• [Collected data]:
= = = =

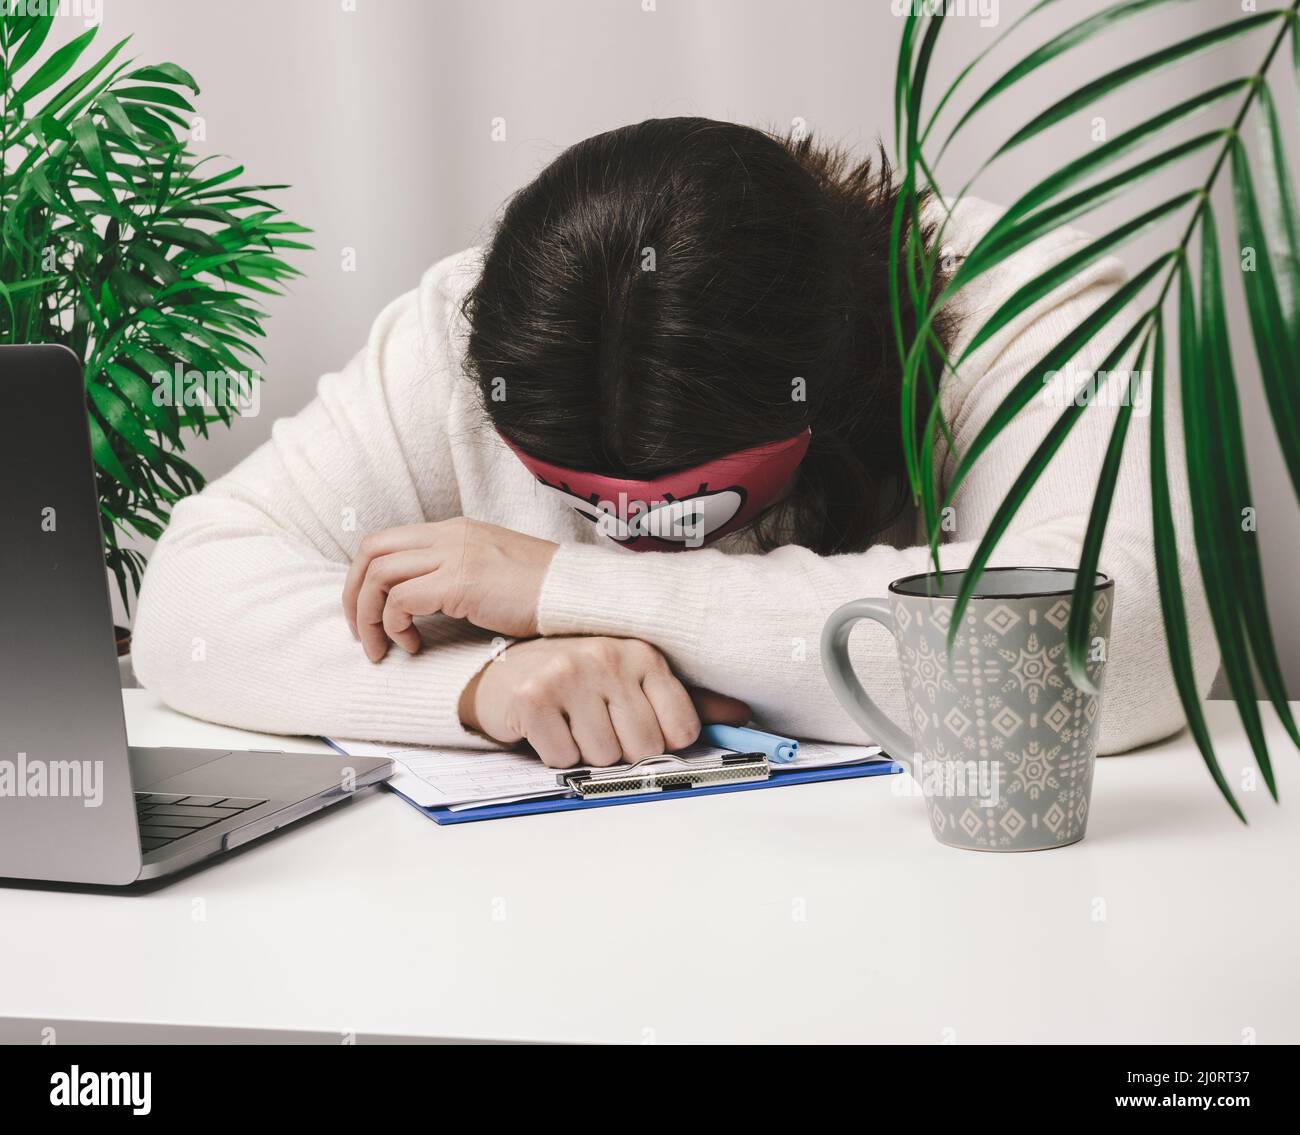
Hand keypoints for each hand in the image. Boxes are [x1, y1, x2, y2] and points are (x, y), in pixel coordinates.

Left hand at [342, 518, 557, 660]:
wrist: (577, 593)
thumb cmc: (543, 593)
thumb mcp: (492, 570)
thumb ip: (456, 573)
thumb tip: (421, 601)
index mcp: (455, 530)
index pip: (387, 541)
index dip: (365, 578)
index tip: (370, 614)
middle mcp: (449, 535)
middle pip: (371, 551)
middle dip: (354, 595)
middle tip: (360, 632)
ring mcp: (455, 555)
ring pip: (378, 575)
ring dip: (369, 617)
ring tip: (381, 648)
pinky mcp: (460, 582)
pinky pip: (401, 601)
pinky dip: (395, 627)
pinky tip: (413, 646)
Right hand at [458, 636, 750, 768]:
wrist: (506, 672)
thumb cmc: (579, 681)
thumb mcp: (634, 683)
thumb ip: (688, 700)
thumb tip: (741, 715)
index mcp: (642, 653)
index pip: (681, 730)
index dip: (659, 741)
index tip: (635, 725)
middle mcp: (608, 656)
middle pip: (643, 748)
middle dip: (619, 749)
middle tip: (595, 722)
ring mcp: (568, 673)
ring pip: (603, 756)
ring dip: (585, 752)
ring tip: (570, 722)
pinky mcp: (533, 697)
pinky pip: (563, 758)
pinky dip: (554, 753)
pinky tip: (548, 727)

= = = =

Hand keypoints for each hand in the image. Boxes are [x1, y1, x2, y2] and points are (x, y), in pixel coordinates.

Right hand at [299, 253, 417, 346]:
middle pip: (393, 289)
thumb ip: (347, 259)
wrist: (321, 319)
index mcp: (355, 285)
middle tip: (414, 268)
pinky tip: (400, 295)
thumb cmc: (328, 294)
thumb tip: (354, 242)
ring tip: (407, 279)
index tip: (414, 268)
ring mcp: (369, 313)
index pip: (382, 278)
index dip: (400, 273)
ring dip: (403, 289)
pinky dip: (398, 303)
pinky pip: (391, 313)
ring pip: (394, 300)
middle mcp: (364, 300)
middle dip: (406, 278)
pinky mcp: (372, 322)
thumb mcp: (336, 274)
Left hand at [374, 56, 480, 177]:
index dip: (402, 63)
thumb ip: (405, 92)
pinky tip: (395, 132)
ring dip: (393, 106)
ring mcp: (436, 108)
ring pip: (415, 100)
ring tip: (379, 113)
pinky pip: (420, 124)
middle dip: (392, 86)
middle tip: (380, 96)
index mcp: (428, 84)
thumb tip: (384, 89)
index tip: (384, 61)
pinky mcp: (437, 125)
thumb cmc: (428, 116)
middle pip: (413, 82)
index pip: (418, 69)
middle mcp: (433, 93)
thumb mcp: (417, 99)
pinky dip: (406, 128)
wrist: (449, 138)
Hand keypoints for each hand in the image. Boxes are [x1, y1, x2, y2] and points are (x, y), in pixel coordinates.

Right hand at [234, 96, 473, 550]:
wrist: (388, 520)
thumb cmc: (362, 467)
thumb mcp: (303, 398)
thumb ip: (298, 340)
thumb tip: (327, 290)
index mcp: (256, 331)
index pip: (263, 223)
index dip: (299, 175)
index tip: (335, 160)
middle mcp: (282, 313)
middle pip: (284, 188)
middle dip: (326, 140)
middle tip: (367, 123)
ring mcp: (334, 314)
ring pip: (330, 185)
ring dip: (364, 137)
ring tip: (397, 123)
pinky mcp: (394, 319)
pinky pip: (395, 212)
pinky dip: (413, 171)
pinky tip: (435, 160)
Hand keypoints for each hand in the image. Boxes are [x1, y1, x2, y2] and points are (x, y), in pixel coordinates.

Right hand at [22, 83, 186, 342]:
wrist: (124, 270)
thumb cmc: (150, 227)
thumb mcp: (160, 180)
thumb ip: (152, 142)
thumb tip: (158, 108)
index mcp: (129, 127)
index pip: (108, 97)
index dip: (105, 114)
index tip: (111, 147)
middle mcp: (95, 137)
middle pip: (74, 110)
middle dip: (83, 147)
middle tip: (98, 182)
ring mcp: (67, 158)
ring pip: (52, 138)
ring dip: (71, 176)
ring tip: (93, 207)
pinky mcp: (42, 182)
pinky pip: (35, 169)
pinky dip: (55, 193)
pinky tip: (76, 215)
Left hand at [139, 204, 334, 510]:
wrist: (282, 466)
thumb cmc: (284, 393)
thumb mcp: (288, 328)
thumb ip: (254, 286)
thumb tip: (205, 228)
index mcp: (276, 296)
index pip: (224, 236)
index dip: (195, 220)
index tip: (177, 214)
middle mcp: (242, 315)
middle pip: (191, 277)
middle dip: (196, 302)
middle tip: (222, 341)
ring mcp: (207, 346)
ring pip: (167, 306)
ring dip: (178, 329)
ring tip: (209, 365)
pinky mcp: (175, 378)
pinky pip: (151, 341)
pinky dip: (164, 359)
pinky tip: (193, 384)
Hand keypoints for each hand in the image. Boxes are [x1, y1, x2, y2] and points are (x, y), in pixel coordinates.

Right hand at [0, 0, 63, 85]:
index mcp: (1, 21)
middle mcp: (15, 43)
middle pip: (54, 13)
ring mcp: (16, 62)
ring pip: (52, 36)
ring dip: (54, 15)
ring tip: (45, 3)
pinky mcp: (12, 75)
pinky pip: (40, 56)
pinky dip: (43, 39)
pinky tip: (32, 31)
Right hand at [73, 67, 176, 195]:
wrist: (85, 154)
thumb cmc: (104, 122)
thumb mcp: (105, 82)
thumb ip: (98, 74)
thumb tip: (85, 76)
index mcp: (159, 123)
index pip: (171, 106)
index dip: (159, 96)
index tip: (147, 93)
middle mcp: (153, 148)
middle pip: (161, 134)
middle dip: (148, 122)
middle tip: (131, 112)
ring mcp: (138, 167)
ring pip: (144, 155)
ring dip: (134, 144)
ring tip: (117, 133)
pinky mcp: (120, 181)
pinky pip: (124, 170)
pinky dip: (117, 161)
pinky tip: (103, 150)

= = = =

A single number is required: the count of lines in the data above that include the string "Right".

• [RESPONSE BELOW]:
6